🤖 AI Summary
In e-commerce multimodal cross-domain product retrieval, visual representations often fail due to large intra-domain variations and high inter-domain similarity. To address this, we propose a unified vectorized representation method that fuses denoised ASR transcripts with image features. Our approach makes three key contributions: (1) the first LLM-driven ASR transcript summarization and denoising mechanism, effectively suppressing speech recognition errors; (2) a multi-branch feature fusion network that jointly learns compact and robust cross-domain multimodal embeddings; and (3) contrastive learning to optimize fine-grained multimodal alignment. Extensive experiments on a large-scale three-domain dataset demonstrate significant improvements in cross-domain retrieval accuracy.
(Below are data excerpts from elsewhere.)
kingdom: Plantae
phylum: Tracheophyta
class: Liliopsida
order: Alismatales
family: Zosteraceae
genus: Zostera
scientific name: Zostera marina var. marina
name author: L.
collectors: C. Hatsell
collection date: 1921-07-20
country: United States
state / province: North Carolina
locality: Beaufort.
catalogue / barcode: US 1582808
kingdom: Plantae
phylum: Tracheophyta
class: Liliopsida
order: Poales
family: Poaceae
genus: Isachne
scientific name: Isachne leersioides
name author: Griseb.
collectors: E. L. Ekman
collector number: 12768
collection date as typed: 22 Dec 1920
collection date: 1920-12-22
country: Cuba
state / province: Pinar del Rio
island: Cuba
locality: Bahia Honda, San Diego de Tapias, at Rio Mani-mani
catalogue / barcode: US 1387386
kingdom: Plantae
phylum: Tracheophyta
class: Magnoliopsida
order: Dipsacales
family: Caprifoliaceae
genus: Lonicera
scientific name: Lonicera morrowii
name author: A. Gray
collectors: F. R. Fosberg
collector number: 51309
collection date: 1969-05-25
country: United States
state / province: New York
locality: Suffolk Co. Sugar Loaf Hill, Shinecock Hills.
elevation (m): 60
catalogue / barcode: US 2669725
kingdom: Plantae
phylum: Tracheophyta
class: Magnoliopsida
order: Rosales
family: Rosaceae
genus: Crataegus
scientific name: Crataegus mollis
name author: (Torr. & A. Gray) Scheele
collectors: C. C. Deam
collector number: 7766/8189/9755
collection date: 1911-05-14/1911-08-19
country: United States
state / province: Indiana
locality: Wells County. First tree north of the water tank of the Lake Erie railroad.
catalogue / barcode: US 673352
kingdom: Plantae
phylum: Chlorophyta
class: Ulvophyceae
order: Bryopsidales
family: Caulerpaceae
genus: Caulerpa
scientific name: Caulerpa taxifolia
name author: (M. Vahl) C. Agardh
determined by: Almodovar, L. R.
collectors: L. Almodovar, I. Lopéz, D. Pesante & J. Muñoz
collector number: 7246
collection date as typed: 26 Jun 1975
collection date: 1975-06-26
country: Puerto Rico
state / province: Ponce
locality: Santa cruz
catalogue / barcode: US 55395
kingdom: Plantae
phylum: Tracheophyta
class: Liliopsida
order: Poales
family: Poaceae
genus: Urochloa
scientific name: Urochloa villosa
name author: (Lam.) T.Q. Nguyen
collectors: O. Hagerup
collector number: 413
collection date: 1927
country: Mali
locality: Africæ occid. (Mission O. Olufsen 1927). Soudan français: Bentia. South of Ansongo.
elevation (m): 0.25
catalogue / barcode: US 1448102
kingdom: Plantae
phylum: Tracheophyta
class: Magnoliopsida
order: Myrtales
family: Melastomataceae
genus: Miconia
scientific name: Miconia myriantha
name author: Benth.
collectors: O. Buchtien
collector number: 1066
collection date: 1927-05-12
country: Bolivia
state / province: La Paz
Our method enables complementary modeling and unified representation of visual and auditory modalities, outperforming state-of-the-art baselines while enhancing generalization across domains.
📝 Abstract
E-commerce is increasingly multimedia-enriched, with products exhibited in a broad-domain manner as images, short videos, or live stream promotions. A unified and vectorized cross-domain production representation is essential. Due to large intra-product variance and high inter-product similarity in the broad-domain scenario, a visual-only representation is inadequate. While Automatic Speech Recognition (ASR) text derived from the short or live-stream videos is readily accessible, how to de-noise the excessively noisy text for multimodal representation learning is mostly untouched. We propose ASR-enhanced Multimodal Product Representation Learning (AMPere). In order to extract product-specific information from the raw ASR text, AMPere uses an easy-to-implement LLM-based ASR text summarizer. The LLM-summarized text, together with visual data, is then fed into a multi-branch network to generate compact multimodal embeddings. Extensive experiments on a large-scale tri-domain dataset verify the effectiveness of AMPere in obtaining a unified multimodal product representation that clearly improves cross-domain product retrieval.